The media has yet to explain why the Biden Administration wants to throw Woodcock under the bus. In another curious twist, Woodcock has asked the inspector general overseeing the FDA to investigate the agency’s approval of Biogen’s Alzheimer’s drug. The request came after a report that Biogen executives met with FDA officials to discuss a regulatory pathway for getting the company’s Alzheimer’s drug approved. While we would all like to believe the FDA is staffed by people beyond ethical reproach, for some it’s a stepping stone to a lucrative Big Pharma job.

I’ve previously written about Zients and why he is unqualified and failing leading America’s pandemic response. In addition to possibly being responsible for the FDA losing its most capable vaccine experts at the height of the pandemic, the Biden Administration’s singular focus getting all of America jabbed is questionable.

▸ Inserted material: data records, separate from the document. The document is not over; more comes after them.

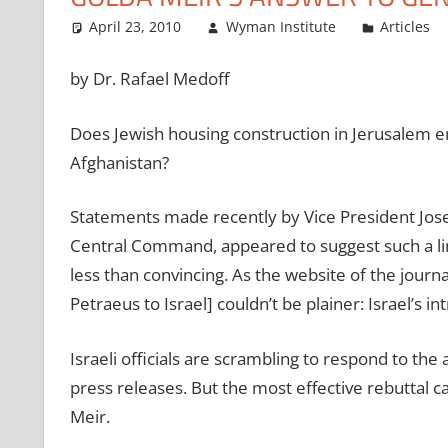
April 23, 2010
Wyman Institute
Articles
by Dr. Rafael Medoff
Does Jewish housing construction in Jerusalem en
Afghanistan?
Statements made recently by Vice President Jose
Central Command, appeared to suggest such a lin
less than convincing. As the website of the jour
Petraeus to Israel] couldn’t be plainer: Israel’s i
Israeli officials are scrambling to respond to the
press releases. But the most effective rebuttal can
Meir.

Even experts who support vaccinations say vaccines alone won’t combat the pandemic. One of those experts is Ran Balicer, who is a doctor and public health expert and chairman of an advisory committee to the Israeli government. Balicer in May published a paper warning that even if most of Israel was vaccinated, it would be imperative that other restrictions remain in place. Balicer’s recommendations were ignored, and Israel is at the brink with Covid again.

Robert Carnahan, associate director of the Vanderbilt Vaccine Center, also insists that relying solely on vaccines is misguided.

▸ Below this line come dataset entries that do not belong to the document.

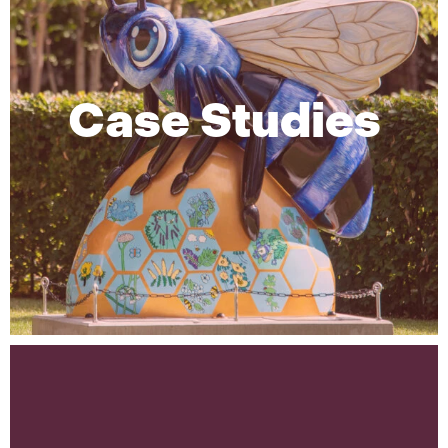
Case Studies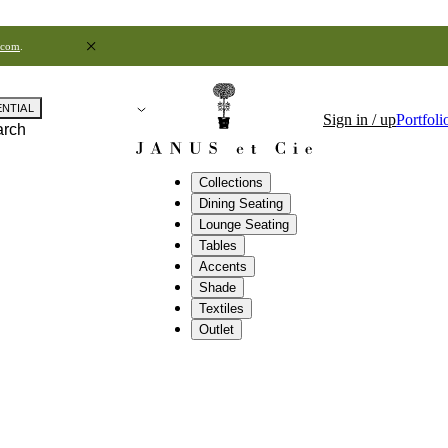
.com
.
ENTIAL
Sign in / up
Portfoli
arch
Collections
Dining Seating
Lounge Seating
Tables
Accents
Shade
Textiles
Outlet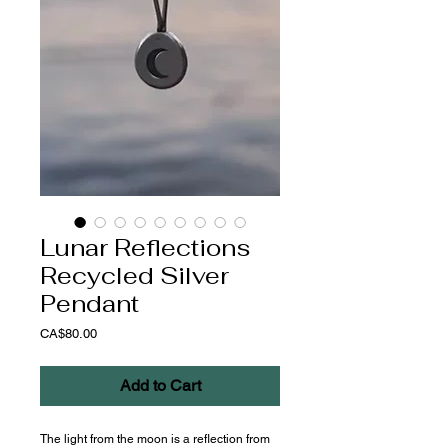
Lunar Reflections
Recycled Silver
Pendant
Price
CA$80.00
Add to Cart
The light from the moon is a reflection from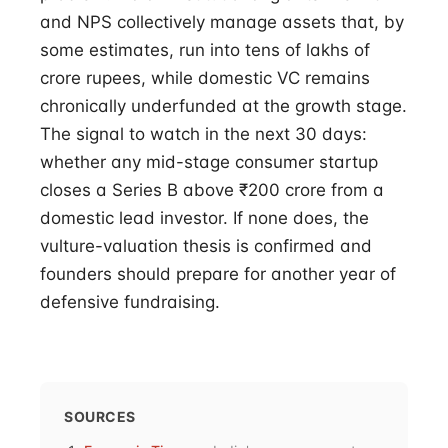
and NPS collectively manage assets that, by
some estimates, run into tens of lakhs of
crore rupees, while domestic VC remains
chronically underfunded at the growth stage.
The signal to watch in the next 30 days:
whether any mid-stage consumer startup
closes a Series B above ₹200 crore from a
domestic lead investor. If none does, the
vulture-valuation thesis is confirmed and
founders should prepare for another year of
defensive fundraising.
SOURCES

“It is clear that we need additional solutions beyond vaccines to protect those most vulnerable members of our society, such as the immunocompromised,” Carnahan was quoted in a news release this week announcing the discovery of a monoclonal antibody “cocktail” that protects immunocompromised and chronically ill adults exposed to Covid by 77%.

Vanderbilt said it would apply for regulatory approval, but one must wonder if the FDA has the qualified talent and resources to review and approve promising applications in a timely matter. Recruiting qualified people to join the agency will be a challenge given the mounting adverse publicity.

The public should be demanding an expedited inquiry into the FDA’s affairs. Something clearly is amiss.